§ Instructions for the task: Each entry that follows is to be copied exactly, minus any pictures.
*** Opening Records provided ***
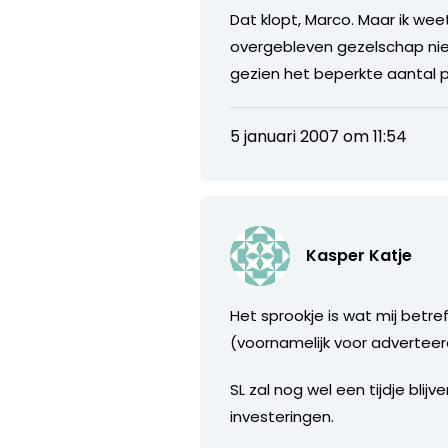
Dat klopt, Marco. Maar ik wee
overgebleven gezelschap niet 
gezien het beperkte aantal 
5 januari 2007 om 11:54
Kasper Katje
Het sprookje is wat mij betref
(voornamelijk voor adverteer
SL zal nog wel een tijdje bl
investeringen.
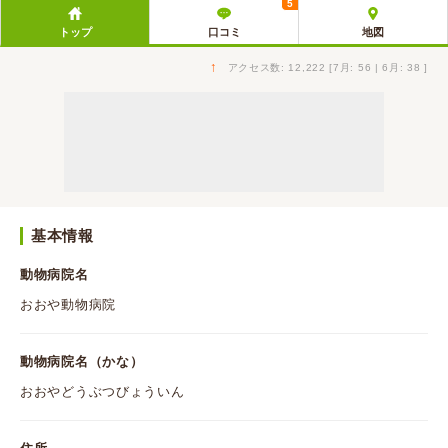
5
トップ
口コミ
地図
↑
アクセス数: 12,222 [7月: 56 | 6月: 38 ]
基本情報
動物病院名
おおや動物病院
動物病院名（かな）
おおやどうぶつびょういん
*** Closing Records provided ***
§ Problem solution:
Dat klopt, Marco. Maar ik wee
overgebleven gezelschap niet 
gezien het beperkte aantal 
5 januari 2007 om 11:54
Kasper Katje
Het sprookje is wat mij betref
(voornamelijk voor adverteer
SL zal nog wel een tijdje bl
investeringen.
5
トップ
口コミ
地図
↑
アクセス数: 12,222 [7月: 56 | 6月: 38 ]
基本情報
動物病院名
おおや動物病院
動物病院名（かな）
おおやどうぶつびょういん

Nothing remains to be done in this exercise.